The trial of the insurgents took place on the plantation of Jean Noël Destrehan, from January 13 to January 15. The court was composed of Pierre Bauchet St.Martin (President) and a jury of five members: Jean Noël Destrehan, Juge Alexandre Labranche, Pierre-Marie Cabaret de Trepy, Adelard Fortier, and Edmond Fortier. The judgments were rendered without appeal. Several death sentences were pronounced. It was decided that the convicts will immediately be delivered to be shot to death, each before the habitation to which he belonged; that the death penalty will be applied to them without torture but the heads of the executed will be cut and planted on poles at the place where each convict will have undergone the “right punishment due to his crimes, in order to frighten by a terrifying example all malefactors who would attempt any such rebellion in the future.” In New Orleans, the prisoners were held in jail on the lower level of the Cabildo and the trials were held on the second floor. Many death sentences were pronounced and the heads of the victims were severed and exposed on the lower gates of the city. This was the fate of those enslaved people whose only fault was their quest for freedom. Their goal was to capture New Orleans and free all the slaves. They knew they could not win and only death would be at the end of the journey. Although they did enjoy nothing but few precious hour of freedom, their action is comparable in its principle to that of the founding fathers who signed the Declaration of Independence knowing that they would be hanged if they lost the War of Independence.

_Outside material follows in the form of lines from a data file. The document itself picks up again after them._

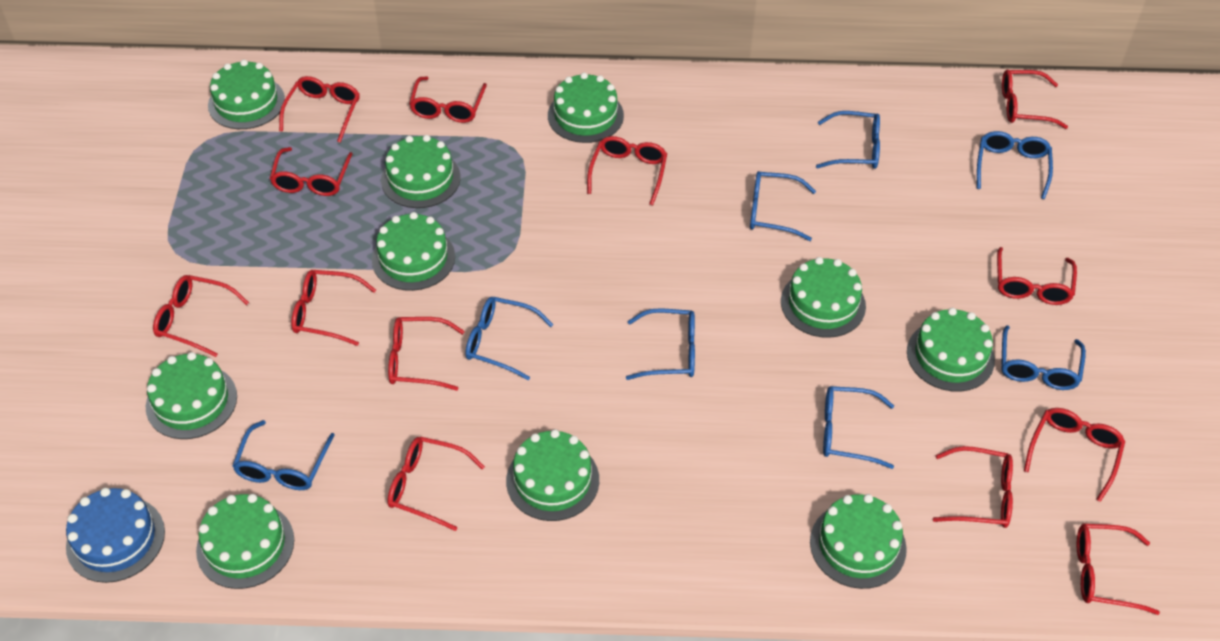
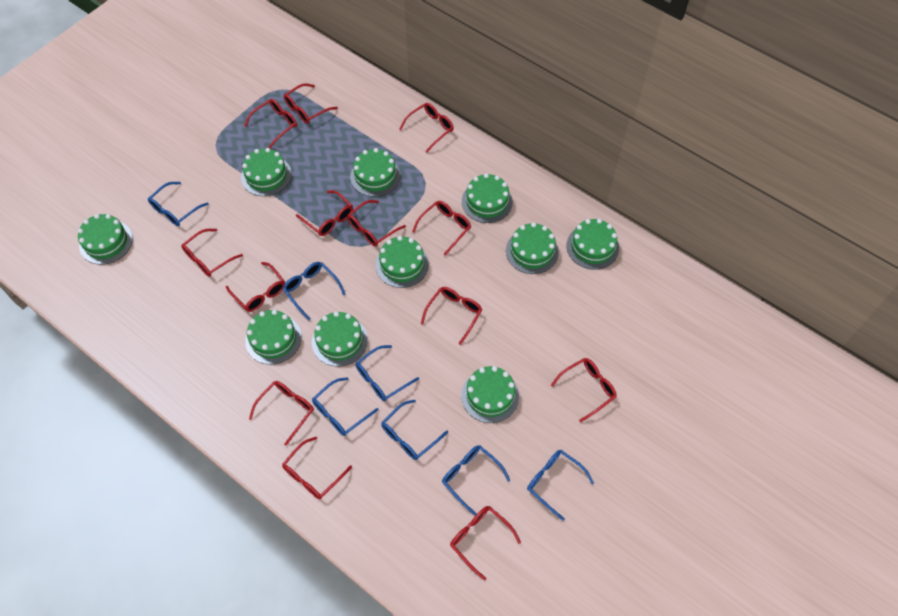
blue cake: 1 -> 0
blue glasses: 8 -> 7

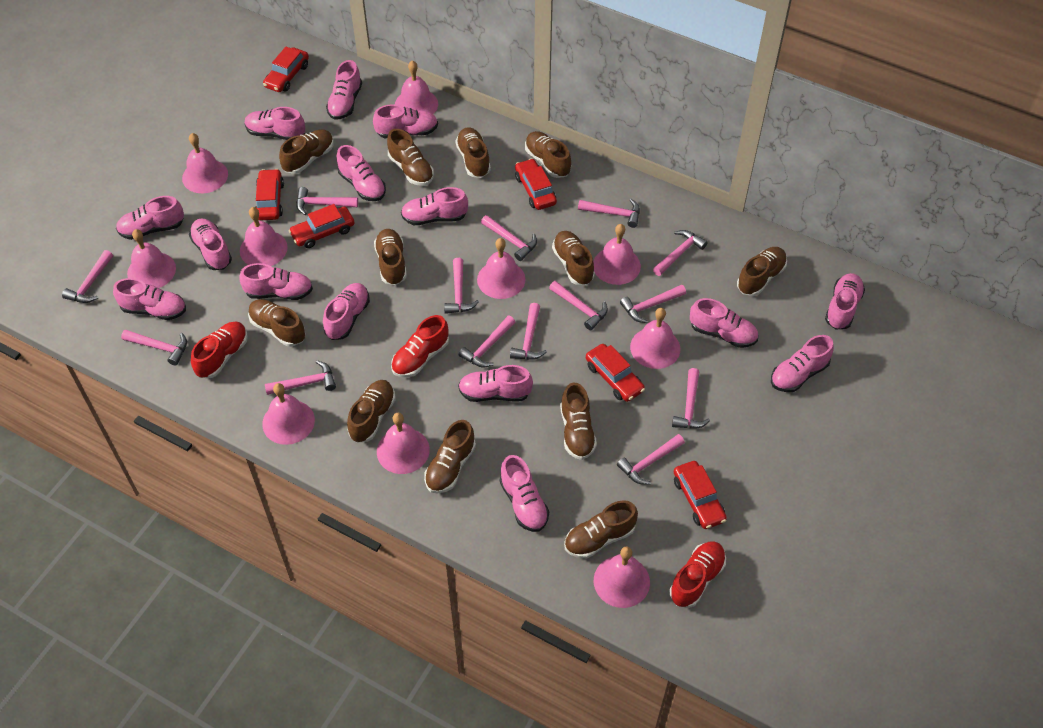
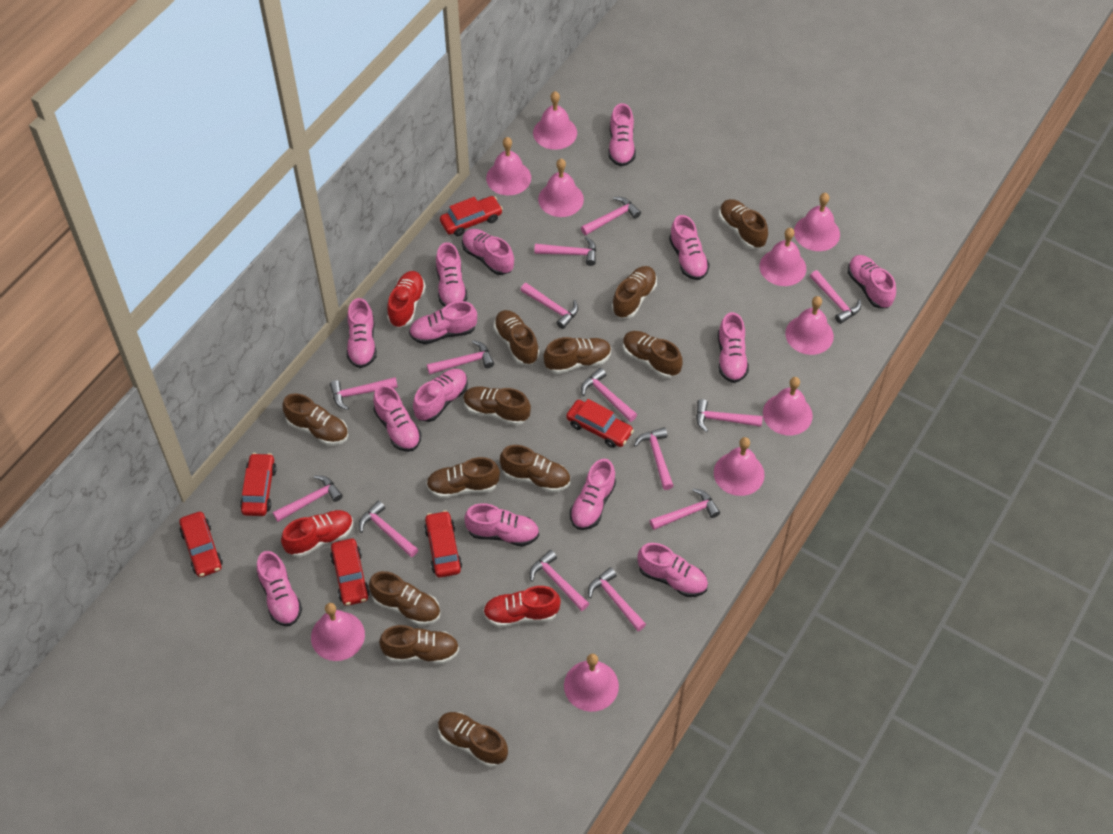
pink shoe: 15 -> 14

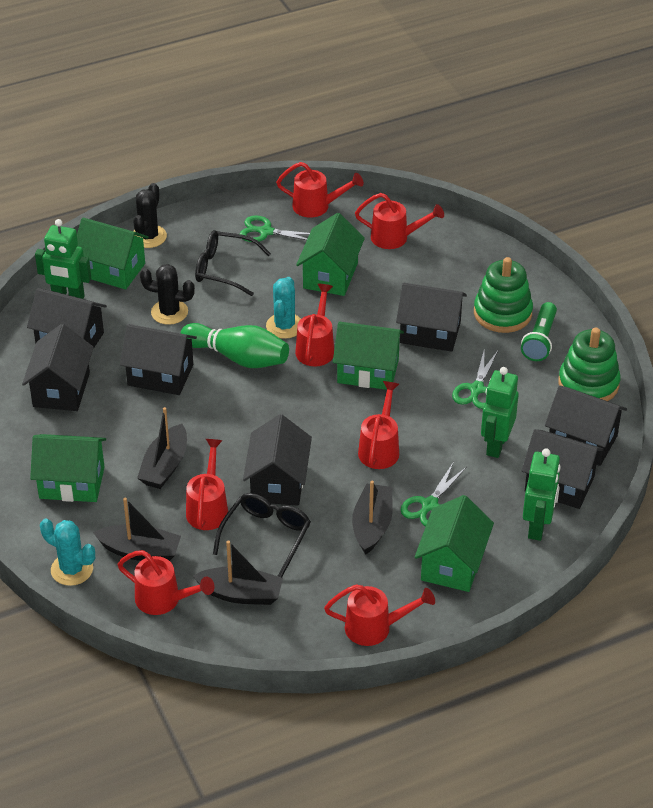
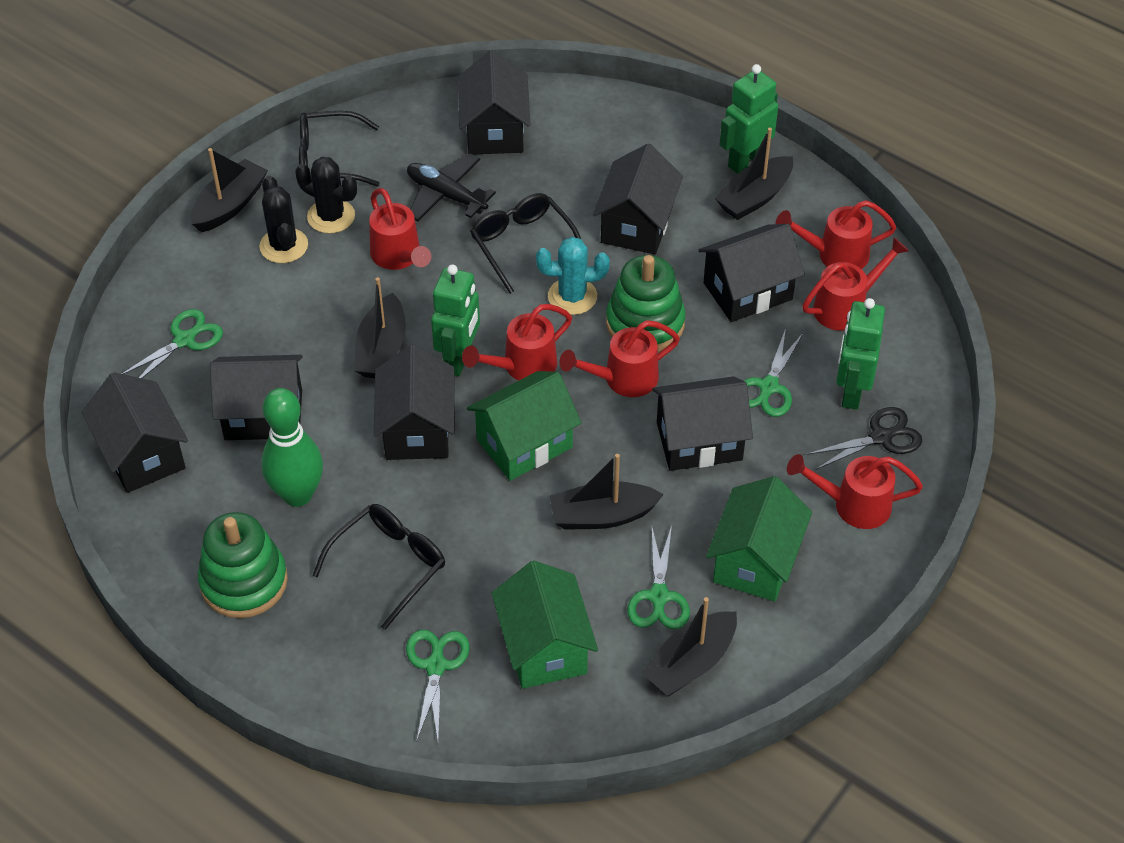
black boat: 4 -> 5
black glasses: 2 -> 3
black plane: 0 -> 1
black scissors: 0 -> 1
green flashlight: 1 -> 0
green house: 5 -> 3
green scissors: 3 -> 4
red watering can: 7 -> 6
turquoise cactus: 2 -> 1

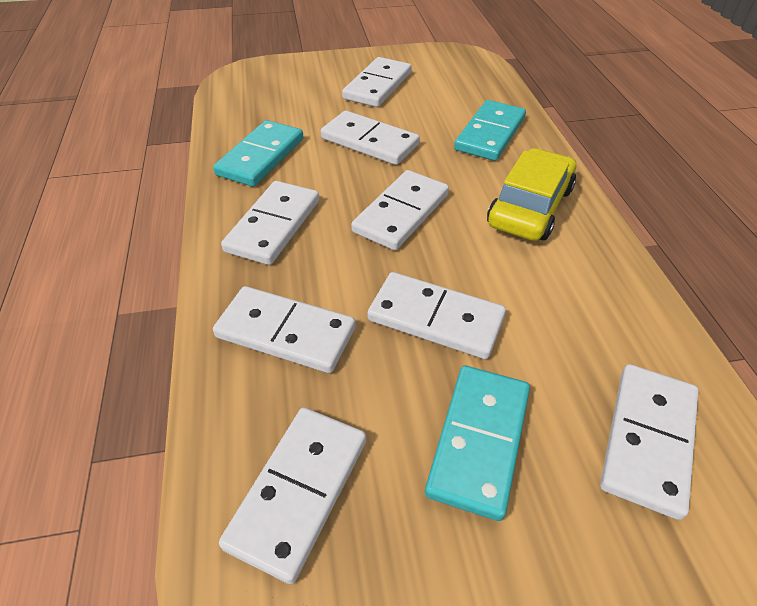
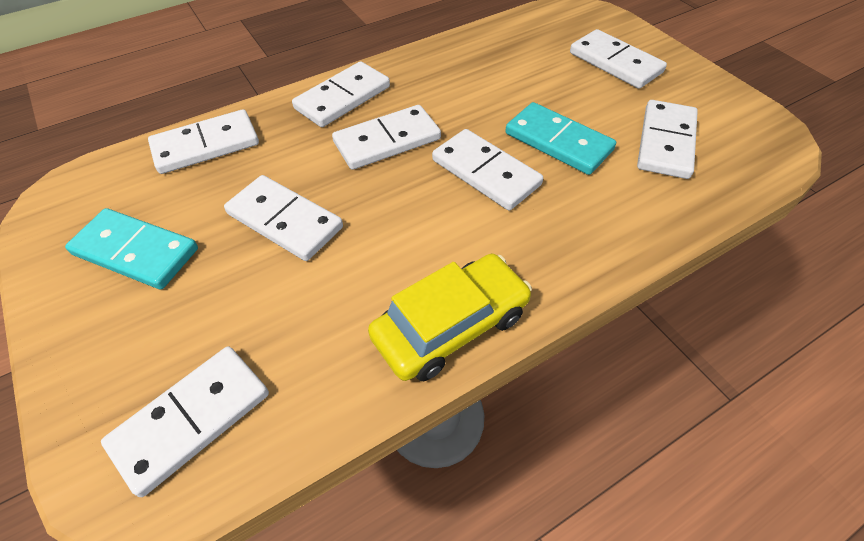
turquoise domino: 3 -> 2

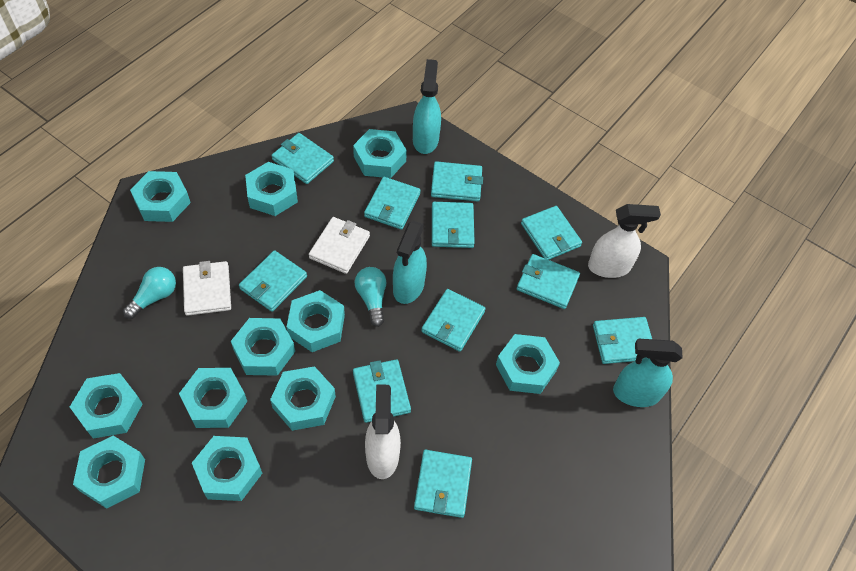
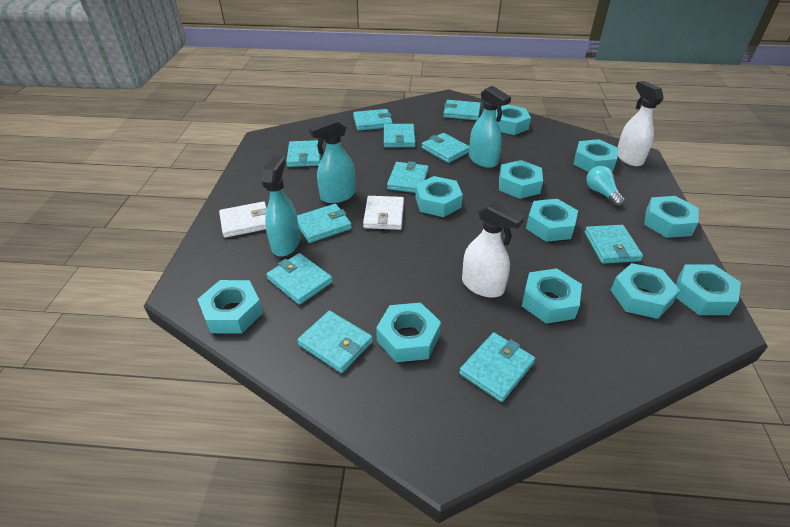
turquoise light bulb: 2 -> 1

The statistics of the insurrection reveal a horrendous bloodshed: about thirty insurgents were killed in the action; forty-five were condemned to death and were executed by 15 January 1811. Few others were found in the woods, taken to trial, and executed. On January 16, 1811, a temporary end of arrests was ordered at the request of the planters. The St. Charles Parish courthouse evoked “the opinion of all respectable inhabitants” and specified that the decision was dictated by “difficult and imperious circumstances.” Indeed the local economy had lost many young workers. The state of losses presented two months later reveals that most of the slaves who had been killed were aged between twenty and thirty years, many among them described as sucriers (sugar makers) or experts of “roulaison” (harvesting of sugarcane). By January 18, twenty-seven slaves were still missing, most of them hiding in the woods. Twenty-two insurgents, including twenty in New Orleans, were still awaiting judgment which later led many of them on the scaffold or before a firing squad.